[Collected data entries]
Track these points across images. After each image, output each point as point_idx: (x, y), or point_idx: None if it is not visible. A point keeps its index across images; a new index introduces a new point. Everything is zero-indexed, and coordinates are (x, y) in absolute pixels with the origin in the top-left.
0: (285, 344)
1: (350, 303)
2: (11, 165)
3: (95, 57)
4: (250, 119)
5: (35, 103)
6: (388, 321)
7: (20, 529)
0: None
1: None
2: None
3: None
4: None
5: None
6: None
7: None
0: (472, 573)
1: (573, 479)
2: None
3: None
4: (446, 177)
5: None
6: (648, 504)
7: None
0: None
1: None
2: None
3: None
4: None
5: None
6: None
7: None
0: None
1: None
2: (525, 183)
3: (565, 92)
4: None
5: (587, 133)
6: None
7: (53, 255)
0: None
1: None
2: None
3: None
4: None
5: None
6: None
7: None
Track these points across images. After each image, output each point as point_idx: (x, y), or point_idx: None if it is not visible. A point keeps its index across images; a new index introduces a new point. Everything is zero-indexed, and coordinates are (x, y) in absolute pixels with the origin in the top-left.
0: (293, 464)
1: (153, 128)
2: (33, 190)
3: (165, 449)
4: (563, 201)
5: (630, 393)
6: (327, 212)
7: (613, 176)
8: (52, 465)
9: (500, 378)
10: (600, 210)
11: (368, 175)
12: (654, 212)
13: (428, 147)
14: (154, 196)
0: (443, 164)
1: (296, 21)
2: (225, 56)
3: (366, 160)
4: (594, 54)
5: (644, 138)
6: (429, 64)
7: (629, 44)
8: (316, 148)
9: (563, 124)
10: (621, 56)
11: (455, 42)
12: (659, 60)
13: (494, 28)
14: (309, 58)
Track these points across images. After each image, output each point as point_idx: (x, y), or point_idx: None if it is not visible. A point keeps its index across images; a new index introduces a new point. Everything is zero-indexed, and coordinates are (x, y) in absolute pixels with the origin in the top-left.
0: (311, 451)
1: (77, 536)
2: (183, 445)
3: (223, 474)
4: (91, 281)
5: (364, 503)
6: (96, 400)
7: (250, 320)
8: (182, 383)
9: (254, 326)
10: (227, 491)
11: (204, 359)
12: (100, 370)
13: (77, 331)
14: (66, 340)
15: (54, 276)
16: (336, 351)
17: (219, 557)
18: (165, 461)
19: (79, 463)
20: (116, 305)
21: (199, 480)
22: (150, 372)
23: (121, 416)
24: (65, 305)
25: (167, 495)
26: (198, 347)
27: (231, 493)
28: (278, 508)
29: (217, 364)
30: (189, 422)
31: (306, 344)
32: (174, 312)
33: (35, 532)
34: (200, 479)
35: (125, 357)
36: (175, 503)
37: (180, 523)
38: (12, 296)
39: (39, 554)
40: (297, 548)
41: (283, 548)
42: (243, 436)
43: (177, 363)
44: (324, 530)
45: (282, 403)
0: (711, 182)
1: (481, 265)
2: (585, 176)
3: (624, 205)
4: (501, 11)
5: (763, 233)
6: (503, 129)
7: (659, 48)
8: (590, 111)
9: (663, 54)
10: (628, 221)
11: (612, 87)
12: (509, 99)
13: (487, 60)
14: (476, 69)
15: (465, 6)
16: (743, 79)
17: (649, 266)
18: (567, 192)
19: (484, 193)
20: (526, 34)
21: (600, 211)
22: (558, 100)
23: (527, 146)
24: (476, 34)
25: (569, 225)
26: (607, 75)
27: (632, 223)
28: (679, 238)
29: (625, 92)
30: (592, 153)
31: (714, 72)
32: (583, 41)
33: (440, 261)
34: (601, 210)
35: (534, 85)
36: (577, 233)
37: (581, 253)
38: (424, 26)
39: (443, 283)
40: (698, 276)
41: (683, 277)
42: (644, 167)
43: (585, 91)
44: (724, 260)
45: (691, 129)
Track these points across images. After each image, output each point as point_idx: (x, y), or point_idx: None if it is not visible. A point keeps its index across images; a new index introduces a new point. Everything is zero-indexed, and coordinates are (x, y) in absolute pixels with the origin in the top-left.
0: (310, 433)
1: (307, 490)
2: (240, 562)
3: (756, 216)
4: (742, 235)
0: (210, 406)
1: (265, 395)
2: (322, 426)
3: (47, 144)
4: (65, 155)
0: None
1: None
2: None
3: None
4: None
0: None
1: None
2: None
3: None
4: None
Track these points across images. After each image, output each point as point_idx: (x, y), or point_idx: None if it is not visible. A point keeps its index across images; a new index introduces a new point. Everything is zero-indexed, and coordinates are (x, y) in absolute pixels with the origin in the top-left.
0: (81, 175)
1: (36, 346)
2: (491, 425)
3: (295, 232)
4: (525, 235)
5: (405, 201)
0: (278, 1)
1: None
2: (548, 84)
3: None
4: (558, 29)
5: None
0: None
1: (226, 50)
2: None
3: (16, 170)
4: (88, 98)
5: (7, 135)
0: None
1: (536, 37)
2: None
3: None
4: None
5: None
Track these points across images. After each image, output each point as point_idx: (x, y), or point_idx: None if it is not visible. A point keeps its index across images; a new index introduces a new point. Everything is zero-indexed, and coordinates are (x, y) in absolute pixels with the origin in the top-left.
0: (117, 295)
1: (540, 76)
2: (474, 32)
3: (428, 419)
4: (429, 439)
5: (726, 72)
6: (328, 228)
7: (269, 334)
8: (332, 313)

> [What is required]:
Copy out the rows verbatim, from the first line through the line that contains "14: (309, 58)", including both of those lines.

> [Output for this exercise]:
Track these points across images. After each image, output each point as point_idx: (x, y), or point_idx: None if it is not visible. A point keeps its index across images; a new index introduces a new point. Everything is zero-indexed, and coordinates are (x, y) in absolute pixels with the origin in the top-left.
0: (285, 344)
1: (350, 303)
2: (11, 165)
3: (95, 57)
4: (250, 119)
5: (35, 103)
6: (388, 321)
7: (20, 529)
0: None
1: None
2: None
3: None
4: None
5: None
6: None
7: None
0: (472, 573)
1: (573, 479)
2: None
3: None
4: (446, 177)
5: None
6: (648, 504)
7: None
0: None
1: None
2: None
3: None
4: None
5: None
6: None
7: None
0: None
1: None
2: (525, 183)
3: (565, 92)
4: None
5: (587, 133)
6: None
7: (53, 255)
0: None
1: None
2: None
3: None
4: None
5: None
6: None
7: None
Track these points across images. After each image, output each point as point_idx: (x, y), or point_idx: None if it is not visible. A point keeps its index across images; a new index introduces a new point. Everything is zero-indexed, and coordinates are (x, y) in absolute pixels with the origin in the top-left.
0: (293, 464)
1: (153, 128)
2: (33, 190)
3: (165, 449)
4: (563, 201)
5: (630, 393)
6: (327, 212)
7: (613, 176)
8: (52, 465)
9: (500, 378)
10: (600, 210)
11: (368, 175)
12: (654, 212)
13: (428, 147)
14: (154, 196)
0: (443, 164)
1: (296, 21)
2: (225, 56)
3: (366, 160)
4: (594, 54)
5: (644, 138)
6: (429, 64)
7: (629, 44)
8: (316, 148)
9: (563, 124)
10: (621, 56)
11: (455, 42)
12: (659, 60)
13: (494, 28)
14: (309, 58)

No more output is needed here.